● **THE DATA**
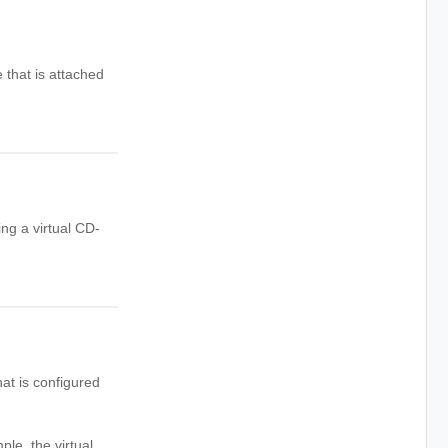
 that is attached
ng a virtual CD-
at is configured
e, the virtual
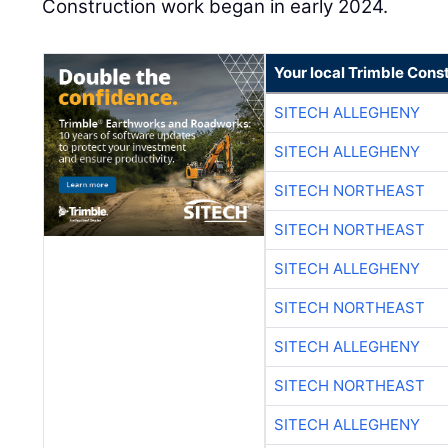
Construction work began in early 2024.
Your local Trimble Const
SITECH ALLEGHENY
SITECH ALLEGHENY
SITECH NORTHEAST
SITECH NORTHEAST
SITECH ALLEGHENY
SITECH NORTHEAST
SITECH ALLEGHENY
SITECH NORTHEAST
SITECH ALLEGHENY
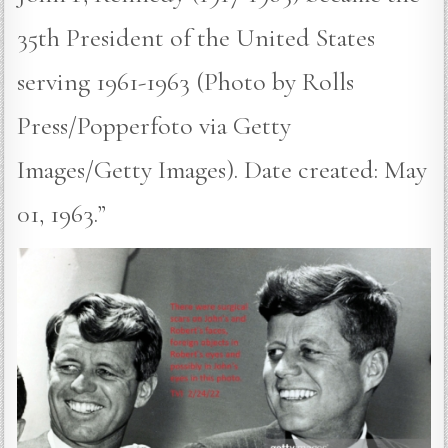
35th President of the United States
serving 1961-1963 (Photo by Rolls
Press/Popperfoto via Getty
Images/Getty Images). Date created: May
01, 1963.”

● **TASK TO CARRY OUT**
Print all the text lines from the data above word for word, leaving out the pictures.

● **SOLVED PROBLEM**
 that is attached
ng a virtual CD-
at is configured
e, the virtual
Construction work began in early 2024.
Your local Trimble Const
SITECH ALLEGHENY
SITECH ALLEGHENY
SITECH NORTHEAST
SITECH NORTHEAST
SITECH ALLEGHENY
SITECH NORTHEAST
SITECH ALLEGHENY
SITECH NORTHEAST
SITECH ALLEGHENY
35th President of the United States
serving 1961-1963 (Photo by Rolls
Press/Popperfoto via Getty
Images/Getty Images). Date created: May
01, 1963.”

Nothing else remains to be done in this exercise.